West joined the GOP steering committee in 1982 after serving as chairwoman of the GOP party in Arlington. The first senator she worked for was legendary Jesse Helms (R-N.C.).
Helms was looking specifically for a woman, West said, and she won the senior staff position at a time when fewer women were in influential positions on the Hill.
“I think at that time in the evolution of the workplace, women were less threatening,” West said. At the time, she said, a female staffer could get male senators to go do things that a male staffer might not be able to, but noted that this has changed as the number of women in senior positions has increased.
West served several other chairmen of the steering committee before relocating with Craig when he moved to the Republican Policy Committee.
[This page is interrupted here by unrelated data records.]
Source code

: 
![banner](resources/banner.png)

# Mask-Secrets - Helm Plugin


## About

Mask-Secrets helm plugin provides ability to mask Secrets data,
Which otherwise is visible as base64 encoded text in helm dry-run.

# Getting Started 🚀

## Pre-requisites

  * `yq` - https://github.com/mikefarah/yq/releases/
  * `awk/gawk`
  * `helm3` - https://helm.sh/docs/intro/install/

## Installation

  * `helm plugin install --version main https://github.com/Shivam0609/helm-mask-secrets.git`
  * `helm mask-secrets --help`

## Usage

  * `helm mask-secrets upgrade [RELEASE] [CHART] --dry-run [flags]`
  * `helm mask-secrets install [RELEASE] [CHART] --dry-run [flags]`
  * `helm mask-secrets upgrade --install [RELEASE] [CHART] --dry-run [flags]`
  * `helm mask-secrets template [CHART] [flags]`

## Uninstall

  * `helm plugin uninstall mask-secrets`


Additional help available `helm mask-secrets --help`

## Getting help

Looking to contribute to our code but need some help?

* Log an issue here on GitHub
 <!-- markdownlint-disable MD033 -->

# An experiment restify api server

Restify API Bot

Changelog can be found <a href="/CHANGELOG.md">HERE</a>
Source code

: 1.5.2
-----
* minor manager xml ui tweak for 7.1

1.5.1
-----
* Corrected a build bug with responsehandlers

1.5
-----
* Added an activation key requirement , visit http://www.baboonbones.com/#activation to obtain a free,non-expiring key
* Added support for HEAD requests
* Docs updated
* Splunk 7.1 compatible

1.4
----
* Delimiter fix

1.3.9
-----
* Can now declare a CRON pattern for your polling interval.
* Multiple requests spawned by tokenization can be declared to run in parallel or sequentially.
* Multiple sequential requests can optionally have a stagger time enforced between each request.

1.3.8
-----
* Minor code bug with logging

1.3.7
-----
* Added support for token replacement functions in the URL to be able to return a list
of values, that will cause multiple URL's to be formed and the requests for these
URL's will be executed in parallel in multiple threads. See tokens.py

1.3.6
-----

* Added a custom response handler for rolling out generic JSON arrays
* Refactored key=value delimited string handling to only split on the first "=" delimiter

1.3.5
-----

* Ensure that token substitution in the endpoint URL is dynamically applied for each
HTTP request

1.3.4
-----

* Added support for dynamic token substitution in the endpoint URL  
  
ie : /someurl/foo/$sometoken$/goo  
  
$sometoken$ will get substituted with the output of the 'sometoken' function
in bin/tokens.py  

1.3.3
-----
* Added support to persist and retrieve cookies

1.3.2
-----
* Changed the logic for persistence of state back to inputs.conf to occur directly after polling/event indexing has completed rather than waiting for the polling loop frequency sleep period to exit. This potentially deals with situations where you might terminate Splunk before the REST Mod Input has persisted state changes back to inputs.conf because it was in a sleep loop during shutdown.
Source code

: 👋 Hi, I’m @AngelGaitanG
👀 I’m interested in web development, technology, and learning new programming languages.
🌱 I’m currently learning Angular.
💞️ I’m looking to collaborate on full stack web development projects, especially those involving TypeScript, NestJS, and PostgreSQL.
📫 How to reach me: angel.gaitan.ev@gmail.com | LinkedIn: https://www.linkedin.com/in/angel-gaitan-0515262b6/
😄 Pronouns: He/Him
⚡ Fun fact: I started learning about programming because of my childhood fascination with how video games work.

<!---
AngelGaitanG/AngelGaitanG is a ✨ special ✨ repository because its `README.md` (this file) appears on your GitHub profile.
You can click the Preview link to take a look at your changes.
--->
She stayed there until the end of the 2002 congressional session, when Craig’s term as chairman of the committee was set to expire.
West had come to know NAW President Dirk Van Dongen, another famous GOP coalition-builder, during her years on the two GOP committees, and Van Dongen successfully recruited West to NAW. During the fight over the Clinton healthcare plan, West served as a liaison to Congress for Van Dongen, a key player in the business group coalition opposed to the plan.
“One of the things that drew me here when I left the Hill was NAW’s prominent role in building coalitions,” West said. It also provided an opportunity to lobby, but to lobby on big-picture issues instead of parochial issues, West said.
NAW represents hundreds of distributors and suppliers dedicated to getting goods to market. Because these members cover such a broad cross-section of the economy, almost all of the issues on which NAW lobbies have tremendous breadth and depth.
“If we try to lobby on individual issues, we’re not big enough to handle it first of all, and second we might have members on both sides of the issue,” West said.
While most of NAW’s members are not household names, wholesale distribution represents a slice of the economy bigger than the retail sector, according to West. NAW also is one of the more powerful lobbing associations in town, in large part due to the connections and experience of West and Van Dongen.
This year, West is lobbying against the Employee Free Choice Act, a labor-backed effort aimed at making it easier to form unions. “That’s my primary issue right now,” West said.
NAW also is interested in tort reform legislation, and West continues to chair a tax-relief coalition created in 2001 to lobby for President Bush’s tax cuts.
In addition to lobbying on various policies confronting Congress, West will continue to push for a Republican majority in the Senate. Last year was a difficult one for Republicans and West, who worked on fundraising teams for then-Sens. Talent and George Allen (R-Va.) and GOP candidate Mike McGavick, all of whom were defeated.
Serious winds were running against Republican candidates last fall, and Talent, for one, said the fundraising team was incredibly helpful in bringing in funds and people for his campaign.
The tough losses followed a string of victories in 2002 and 2004 for the fundraising teams West worked on. Successful campaigns in those years included Talent’s runs in 2002 and 2004 and John Thune’s (R-S.D.) defeat of then-Senate Majority Leader Tom Daschle (D) in 2004.
West managed Team Thune, which raised half a million dollars for his campaign. The team for Allen raised more than $1 million last year. “It’s a management tool for making sure that the folks who have money to give have a place to give it,” West said of the efforts.